Everyone in Caplongue is prepared with a succession of vitriolic tirades against their most hated son, none more so than Jeannot (Sebastien Vandenberghe) who when Sam took the step towards a professional career, he was left floundering in this backwater town. Jeannot’s father took pity on his son during this act of abandonment, and has since assisted in building his son up (through illegal means no less) to be quite the feted brick shithouse. On the night before the big match however, Jeannot’s Dad goes a little too far with the steroid injections, and before we can say methandrostenolone he’s developed into a raging monster hell-bent of carnage.
My opinions on Goal of the Dead displayed a level of indecision more associated with a cat caught in the headlights of oncoming car. There’s so much to like here – from the regular doses of dark humour, to some quite outstandingly lavish gore to be fawned over with puppy-eyed admiration. The narrative on the other hand is pretty much cliché central, not that we all rush to see a zombie movie for the quality of the storyline, BUT it does prevent this feature from entering the undead hall of fame. The running time I found to be really prohibitive and it led to the film getting bogged down in some parts which really restricted the zippy flow that it should have aspired to achieve. Granted, Dawn of the Dead (1978) was over two hours – but this is no Romero film.

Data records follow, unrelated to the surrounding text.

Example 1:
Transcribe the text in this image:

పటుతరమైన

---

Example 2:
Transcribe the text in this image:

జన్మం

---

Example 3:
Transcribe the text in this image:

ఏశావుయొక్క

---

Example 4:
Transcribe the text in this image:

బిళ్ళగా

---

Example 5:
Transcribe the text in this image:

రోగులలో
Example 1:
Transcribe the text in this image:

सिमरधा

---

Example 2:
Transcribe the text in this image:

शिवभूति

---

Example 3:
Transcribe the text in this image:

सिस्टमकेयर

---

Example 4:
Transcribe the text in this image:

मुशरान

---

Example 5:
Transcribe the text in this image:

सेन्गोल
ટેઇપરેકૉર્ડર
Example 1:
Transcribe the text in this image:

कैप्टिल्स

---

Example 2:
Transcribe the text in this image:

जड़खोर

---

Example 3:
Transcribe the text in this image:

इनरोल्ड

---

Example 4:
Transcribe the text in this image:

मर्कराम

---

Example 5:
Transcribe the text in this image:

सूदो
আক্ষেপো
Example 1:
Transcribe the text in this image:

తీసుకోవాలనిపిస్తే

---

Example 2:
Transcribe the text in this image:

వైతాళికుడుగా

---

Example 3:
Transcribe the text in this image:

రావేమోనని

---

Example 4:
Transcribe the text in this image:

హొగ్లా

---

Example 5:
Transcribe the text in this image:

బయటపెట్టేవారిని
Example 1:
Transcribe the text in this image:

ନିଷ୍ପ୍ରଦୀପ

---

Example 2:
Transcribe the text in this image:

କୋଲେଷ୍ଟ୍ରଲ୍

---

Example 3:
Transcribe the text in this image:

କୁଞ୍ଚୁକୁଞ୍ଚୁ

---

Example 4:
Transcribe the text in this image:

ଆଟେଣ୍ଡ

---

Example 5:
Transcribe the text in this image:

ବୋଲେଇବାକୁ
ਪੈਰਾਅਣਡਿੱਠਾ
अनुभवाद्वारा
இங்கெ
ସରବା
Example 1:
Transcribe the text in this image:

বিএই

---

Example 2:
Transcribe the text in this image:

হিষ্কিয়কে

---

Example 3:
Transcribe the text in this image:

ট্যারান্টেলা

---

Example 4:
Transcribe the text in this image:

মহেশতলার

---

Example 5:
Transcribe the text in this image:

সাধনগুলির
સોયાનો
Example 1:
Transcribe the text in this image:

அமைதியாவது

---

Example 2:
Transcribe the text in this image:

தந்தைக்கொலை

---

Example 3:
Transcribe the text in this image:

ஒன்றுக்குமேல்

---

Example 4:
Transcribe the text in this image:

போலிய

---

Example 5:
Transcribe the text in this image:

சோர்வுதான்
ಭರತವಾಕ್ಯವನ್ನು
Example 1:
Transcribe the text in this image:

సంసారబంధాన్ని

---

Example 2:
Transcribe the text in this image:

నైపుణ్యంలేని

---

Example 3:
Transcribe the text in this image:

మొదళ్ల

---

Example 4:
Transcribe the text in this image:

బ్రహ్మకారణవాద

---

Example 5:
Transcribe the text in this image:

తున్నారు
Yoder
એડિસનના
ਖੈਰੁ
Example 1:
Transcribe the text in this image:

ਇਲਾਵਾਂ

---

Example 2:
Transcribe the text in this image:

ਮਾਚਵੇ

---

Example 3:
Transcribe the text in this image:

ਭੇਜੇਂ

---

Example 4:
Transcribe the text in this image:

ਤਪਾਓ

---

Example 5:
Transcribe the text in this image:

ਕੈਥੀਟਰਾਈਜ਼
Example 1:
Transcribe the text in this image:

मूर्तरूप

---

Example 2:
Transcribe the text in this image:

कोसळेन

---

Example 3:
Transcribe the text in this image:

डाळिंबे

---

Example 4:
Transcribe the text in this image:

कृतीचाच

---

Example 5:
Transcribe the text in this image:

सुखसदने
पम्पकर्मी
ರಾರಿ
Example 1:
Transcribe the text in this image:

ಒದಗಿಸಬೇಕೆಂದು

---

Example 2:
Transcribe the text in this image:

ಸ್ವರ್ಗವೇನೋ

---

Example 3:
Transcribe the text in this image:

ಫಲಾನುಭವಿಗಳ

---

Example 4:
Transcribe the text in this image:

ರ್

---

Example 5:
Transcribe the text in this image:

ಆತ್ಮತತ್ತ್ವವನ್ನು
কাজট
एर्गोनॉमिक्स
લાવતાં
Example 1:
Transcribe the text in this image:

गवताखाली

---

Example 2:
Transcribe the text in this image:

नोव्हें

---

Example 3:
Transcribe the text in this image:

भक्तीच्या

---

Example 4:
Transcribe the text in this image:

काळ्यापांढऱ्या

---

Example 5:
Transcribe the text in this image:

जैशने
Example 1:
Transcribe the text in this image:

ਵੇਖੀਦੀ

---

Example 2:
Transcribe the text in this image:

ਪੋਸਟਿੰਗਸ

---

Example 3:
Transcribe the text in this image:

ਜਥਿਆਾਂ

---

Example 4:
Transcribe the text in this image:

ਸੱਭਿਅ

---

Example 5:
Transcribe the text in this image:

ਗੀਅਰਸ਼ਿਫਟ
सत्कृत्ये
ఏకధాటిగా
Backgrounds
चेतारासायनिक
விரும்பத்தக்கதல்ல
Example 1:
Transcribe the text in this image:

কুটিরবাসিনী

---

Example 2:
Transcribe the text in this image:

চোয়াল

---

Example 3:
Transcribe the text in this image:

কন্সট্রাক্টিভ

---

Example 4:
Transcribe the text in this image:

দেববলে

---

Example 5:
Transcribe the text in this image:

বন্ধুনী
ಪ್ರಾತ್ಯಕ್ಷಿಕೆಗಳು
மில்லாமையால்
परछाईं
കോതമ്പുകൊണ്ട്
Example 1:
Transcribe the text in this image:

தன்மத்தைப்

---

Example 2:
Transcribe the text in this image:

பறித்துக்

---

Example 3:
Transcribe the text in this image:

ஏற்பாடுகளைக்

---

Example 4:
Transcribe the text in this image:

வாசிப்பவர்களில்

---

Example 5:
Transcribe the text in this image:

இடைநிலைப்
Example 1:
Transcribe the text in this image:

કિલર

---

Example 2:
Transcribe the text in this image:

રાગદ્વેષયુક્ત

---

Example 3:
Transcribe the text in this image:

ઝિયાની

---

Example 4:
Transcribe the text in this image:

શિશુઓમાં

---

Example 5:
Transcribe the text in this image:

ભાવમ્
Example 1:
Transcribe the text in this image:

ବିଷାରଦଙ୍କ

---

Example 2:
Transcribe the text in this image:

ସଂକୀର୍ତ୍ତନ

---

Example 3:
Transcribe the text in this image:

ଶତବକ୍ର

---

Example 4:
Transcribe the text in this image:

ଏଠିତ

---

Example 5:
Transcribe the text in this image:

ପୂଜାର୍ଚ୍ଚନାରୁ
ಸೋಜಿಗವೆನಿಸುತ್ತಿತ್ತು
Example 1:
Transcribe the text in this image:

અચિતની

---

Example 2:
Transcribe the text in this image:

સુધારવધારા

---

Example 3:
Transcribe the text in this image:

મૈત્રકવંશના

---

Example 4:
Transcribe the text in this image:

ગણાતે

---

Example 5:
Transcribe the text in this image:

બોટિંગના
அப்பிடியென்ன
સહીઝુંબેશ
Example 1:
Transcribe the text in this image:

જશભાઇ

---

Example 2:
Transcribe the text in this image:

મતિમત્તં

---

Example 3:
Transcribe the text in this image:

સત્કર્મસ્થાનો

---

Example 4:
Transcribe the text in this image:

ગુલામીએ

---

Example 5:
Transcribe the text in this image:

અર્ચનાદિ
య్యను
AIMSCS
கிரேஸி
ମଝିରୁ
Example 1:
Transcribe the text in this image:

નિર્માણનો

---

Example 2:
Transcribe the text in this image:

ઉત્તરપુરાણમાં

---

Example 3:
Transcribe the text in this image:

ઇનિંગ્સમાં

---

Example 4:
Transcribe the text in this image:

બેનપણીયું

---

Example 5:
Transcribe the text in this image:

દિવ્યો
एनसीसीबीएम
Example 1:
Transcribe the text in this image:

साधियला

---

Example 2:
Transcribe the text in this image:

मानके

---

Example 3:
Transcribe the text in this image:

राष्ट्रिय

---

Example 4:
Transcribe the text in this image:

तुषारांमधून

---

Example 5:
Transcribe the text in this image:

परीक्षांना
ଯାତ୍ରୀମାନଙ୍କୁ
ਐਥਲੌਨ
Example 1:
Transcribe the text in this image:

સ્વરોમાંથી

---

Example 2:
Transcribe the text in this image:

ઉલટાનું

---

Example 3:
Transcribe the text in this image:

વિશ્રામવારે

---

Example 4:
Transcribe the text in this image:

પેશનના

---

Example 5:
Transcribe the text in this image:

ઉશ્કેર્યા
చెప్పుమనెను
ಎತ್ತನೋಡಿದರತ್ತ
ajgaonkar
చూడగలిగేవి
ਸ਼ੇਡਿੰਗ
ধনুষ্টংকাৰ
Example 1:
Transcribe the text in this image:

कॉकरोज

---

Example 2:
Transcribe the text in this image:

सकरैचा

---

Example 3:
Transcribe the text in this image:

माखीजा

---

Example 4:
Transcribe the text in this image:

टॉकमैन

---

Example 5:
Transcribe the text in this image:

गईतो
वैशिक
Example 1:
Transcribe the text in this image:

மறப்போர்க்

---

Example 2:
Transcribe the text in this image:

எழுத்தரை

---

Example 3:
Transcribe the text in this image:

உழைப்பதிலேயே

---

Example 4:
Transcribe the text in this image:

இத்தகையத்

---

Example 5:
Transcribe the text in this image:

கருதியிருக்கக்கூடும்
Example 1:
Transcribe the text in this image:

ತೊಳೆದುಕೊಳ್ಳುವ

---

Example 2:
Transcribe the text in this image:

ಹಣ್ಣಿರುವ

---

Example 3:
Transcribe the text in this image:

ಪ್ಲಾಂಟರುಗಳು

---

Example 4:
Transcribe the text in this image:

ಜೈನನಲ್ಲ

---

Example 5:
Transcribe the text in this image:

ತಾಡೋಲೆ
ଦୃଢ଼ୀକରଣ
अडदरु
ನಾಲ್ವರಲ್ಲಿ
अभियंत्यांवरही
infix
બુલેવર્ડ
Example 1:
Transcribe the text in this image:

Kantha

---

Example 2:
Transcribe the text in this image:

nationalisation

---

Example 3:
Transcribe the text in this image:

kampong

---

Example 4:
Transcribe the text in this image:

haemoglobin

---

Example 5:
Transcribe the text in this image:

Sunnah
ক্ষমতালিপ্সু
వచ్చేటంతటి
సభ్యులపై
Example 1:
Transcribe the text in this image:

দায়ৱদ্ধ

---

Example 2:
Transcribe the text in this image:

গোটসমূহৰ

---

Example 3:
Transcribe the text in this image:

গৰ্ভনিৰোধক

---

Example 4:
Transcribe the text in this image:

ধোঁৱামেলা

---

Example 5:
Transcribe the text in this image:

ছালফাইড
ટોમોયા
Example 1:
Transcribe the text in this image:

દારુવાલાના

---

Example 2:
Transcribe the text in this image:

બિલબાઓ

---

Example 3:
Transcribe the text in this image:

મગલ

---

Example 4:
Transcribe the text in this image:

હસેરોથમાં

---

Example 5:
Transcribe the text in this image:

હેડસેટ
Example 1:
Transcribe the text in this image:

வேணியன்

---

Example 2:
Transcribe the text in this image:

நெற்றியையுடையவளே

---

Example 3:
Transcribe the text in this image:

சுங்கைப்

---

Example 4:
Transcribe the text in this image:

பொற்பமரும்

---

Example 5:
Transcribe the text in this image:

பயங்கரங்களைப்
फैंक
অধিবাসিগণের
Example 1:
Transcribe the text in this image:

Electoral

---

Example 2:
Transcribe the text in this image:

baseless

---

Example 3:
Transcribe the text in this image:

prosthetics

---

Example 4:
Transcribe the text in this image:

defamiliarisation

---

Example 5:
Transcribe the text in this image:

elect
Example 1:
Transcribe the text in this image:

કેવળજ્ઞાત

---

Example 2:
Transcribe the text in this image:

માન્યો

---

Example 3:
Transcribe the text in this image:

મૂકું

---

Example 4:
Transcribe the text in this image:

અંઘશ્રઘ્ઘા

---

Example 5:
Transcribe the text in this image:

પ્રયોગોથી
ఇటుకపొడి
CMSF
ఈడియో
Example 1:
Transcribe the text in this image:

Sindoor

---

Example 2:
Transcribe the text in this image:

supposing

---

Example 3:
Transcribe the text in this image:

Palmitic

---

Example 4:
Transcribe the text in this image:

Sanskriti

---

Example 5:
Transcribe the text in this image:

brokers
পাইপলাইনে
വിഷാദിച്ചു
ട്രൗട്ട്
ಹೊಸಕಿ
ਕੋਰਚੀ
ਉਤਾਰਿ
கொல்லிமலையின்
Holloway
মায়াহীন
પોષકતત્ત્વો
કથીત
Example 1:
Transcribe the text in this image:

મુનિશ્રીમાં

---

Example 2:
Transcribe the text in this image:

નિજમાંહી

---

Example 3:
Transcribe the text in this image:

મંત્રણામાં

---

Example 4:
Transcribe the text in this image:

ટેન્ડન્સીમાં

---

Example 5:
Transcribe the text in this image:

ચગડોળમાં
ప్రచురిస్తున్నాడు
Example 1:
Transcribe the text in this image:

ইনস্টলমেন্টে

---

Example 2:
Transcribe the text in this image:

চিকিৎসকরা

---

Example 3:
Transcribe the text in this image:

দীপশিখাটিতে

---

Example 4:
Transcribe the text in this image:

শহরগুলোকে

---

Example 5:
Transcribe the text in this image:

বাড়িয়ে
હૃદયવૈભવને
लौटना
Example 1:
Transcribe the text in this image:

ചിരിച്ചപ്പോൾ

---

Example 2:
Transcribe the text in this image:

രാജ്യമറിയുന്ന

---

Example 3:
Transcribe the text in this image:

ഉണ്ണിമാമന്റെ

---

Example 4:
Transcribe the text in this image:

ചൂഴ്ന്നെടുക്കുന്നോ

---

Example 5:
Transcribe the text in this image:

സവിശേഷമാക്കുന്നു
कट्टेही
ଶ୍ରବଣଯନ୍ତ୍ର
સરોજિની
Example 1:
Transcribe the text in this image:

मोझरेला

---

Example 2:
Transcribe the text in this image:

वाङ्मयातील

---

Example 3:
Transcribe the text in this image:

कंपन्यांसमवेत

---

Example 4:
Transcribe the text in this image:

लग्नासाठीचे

My biggest gripe though is saved for the film being spilt into two. After 55 mins we fade to black swiftly followed by a set of opening credits as we begin ‘the second half’. In other territories where the film may have been released as two 80 minute features then fine, but to put it on DVD in the UK with the split still intact makes no sense at all, and only serves to disrupt the flow of a film that was already struggling for continuity. Goal of the Dead is impossible to dislike, but you can’t help but feel a sense of frustration that the length and the endless subplots have prevented this from becoming the Gallic horror classic that it deserves to be.